Activity:
Type out every line of text in the data below verbatim, leaving out the pictures.
*** Block opens ***
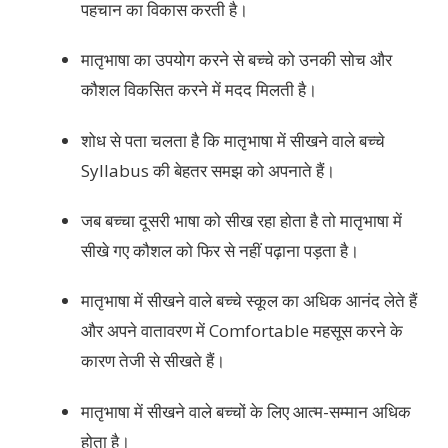
पहचान का विकास करती है।
मातृभाषा का उपयोग करने से बच्चे को उनकी सोच और
कौशल विकसित करने में मदद मिलती है।
शोध से पता चलता है कि मातृभाषा में सीखने वाले बच्चे
Syllabus की बेहतर समझ को अपनाते हैं।
जब बच्चा दूसरी भाषा को सीख रहा होता है तो मातृभाषा में
सीखे गए कौशल को फिर से नहीं पढ़ाना पड़ता है।
मातृभाषा में सीखने वाले बच्चे स्कूल का अधिक आनंद लेते हैं
और अपने वातावरण में Comfortable महसूस करने के
कारण तेजी से सीखते हैं।
मातृभाषा में सीखने वाले बच्चों के लिए आत्म-सम्मान अधिक
होता है।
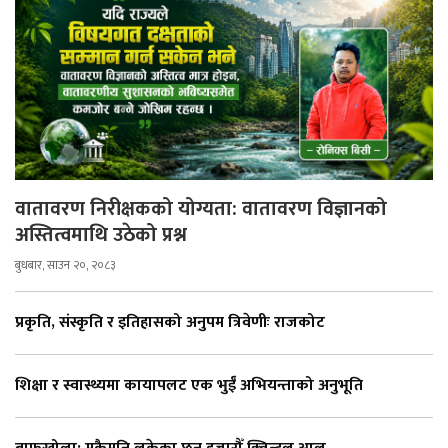
वातावरण निरीक्षकको योग्यता: वातावरण विज्ञानको
अस्तित्वमाथि उठेको प्रश्न
बुधबार, साउन २०, २०८३
प्रकृति, संस्कृति र इतिहासको अनुपम त्रिवेणीः राजकोट
शिक्षा र स्वास्थ्यमा कायापलट एक भुईँ अभियन्ताको अनुभूति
*** Block closes ***
Solution for this task:
पहचान का विकास करती है।
मातृभाषा का उपयोग करने से बच्चे को उनकी सोच और
कौशल विकसित करने में मदद मिलती है।
शोध से पता चलता है कि मातृभाषा में सीखने वाले बच्चे
Syllabus की बेहतर समझ को अपनाते हैं।
जब बच्चा दूसरी भाषा को सीख रहा होता है तो मातृभाषा में
सीखे गए कौशल को फिर से नहीं पढ़ाना पड़ता है।
मातृभाषा में सीखने वाले बच्चे स्कूल का अधिक आनंद लेते हैं
और अपने वातावरण में Comfortable महसूस करने के
कारण तेजी से सीखते हैं।
मातृभाषा में सीखने वाले बच्चों के लिए आत्म-सम्मान अधिक
होता है।
वातावरण निरीक्षकको योग्यता: वातावरण विज्ञानको
अस्तित्वमाथि उठेको प्रश्न
बुधबार, साउन २०, २०८३
प्रकृति, संस्कृति र इतिहासको अनुपम त्रिवेणीः राजकोट
शिक्षा र स्वास्थ्यमा कायापलट एक भुईँ अभियन्ताको अनुभूति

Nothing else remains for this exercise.